Voters asked next November whether to approve a sales tax increase to pay for expanded bus and rail service are likely to see a ballot that doesn't mention the referendum's two most debated words: "light rail."
Instead, language proposed by the Pinellas County attorney, as well as wording suggested by the transit authority, refer to a "passenger rail service" — a broader term that could include light rail. The idea, according to lawyers for the county and the Pinellas Suncoast Transit Authority, was not to dodge the politics surrounding the term light rail, but to keep all options open.
"The reason we had done that was just not to limit the future types of rail that might be available," said Alan Zimmet, an attorney for PSTA. "Who knows what technology will bring, there may be some other methodologies available years ahead that they could take advantage of."

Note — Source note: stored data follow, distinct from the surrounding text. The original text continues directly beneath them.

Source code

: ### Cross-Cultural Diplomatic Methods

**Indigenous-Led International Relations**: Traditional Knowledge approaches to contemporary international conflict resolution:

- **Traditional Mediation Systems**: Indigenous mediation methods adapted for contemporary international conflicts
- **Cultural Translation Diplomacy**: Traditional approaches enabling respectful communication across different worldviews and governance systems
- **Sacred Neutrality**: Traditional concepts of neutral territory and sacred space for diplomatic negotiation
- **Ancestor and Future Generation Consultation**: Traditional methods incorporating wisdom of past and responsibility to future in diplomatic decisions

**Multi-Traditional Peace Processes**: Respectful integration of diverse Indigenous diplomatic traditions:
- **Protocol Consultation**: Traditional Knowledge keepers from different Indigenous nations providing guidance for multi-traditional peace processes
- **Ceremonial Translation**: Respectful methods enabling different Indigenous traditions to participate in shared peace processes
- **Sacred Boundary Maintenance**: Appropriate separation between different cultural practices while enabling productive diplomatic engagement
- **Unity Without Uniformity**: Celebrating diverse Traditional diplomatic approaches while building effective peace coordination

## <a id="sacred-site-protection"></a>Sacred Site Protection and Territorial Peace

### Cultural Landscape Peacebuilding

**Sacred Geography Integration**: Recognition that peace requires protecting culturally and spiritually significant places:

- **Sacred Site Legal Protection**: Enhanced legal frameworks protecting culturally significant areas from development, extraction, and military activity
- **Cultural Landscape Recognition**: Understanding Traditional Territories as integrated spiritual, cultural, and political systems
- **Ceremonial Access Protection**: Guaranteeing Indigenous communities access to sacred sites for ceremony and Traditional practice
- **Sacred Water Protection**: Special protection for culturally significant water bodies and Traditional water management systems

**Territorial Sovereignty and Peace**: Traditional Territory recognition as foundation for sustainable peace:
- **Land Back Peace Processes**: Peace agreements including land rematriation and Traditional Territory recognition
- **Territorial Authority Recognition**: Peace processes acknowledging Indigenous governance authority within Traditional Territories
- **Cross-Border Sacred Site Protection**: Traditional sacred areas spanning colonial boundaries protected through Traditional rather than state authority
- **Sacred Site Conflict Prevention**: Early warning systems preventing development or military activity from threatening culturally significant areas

The proposed language still could be tweaked in the weeks leading up to the commission's final vote on Dec. 10, when they're expected to approve the wording. But there's little debate about its basic outline.
As currently written, the language asks voters to vote for or against raising the sales tax by 1 percent, beginning Jan. 1, 2016, to pay for countywide transit improvements, including expanded bus service, bus rapid transit, and rail. It mentions "regional connections," an allusion to the bus routes PSTA hopes to run between Pinellas and Tampa seven days a week, as well as aspirational rail service to Tampa someday.
"It's very clear," said Kevin Thurman, director of Connect Tampa Bay, a transit advocacy group. Confusion over the use of "passenger rail," is unlikely, he said; if anything, voters could trip over the phrase bus rapid transit, an industry term for express buses.
"We have a whole year to educate people as to what it is, whether they call it passenger rail or light rail," said Barbara Haselden, a rail opponent and member of the South Pinellas 9-12 tea party group.
There already are several recommendations to change the language, one of which comes from PSTA. CEO Brad Miller said he'd like to see the word "local" before passenger rail to eliminate the chance of voters confusing it with the failed plans to build high speed rail between Tampa and Orlando. Many transit advocates believe that a large number of Hillsborough voters rejected a similar referendum in 2010 because they had the proposal mixed-up with high speed rail.
The most recent version of the Pinellas ballot language bears little resemblance to what Hillsborough voters saw three years ago. Though critics have derided Hillsborough's transit expansion as vague, in some ways, the wording on the ballot was more specific than what Pinellas is proposing. There, the ballot question assured voters that an "independent oversight committee" would monitor the tax revenue spending, 75 percent of which would go to transit improvements, with the remaining 25 percent reserved for roads and other projects.
Pinellas commissioner Janet Long said she preferred PSTA's version of the ballot language to the one proposed by the county attorney, which mentions that the tax would remain in place until the County Commission decided to repeal or reduce it.
"I sit on PSTA and we've been working really hard to make sure the ballot language is simple, and to the point. That's how I want to leave it," she said.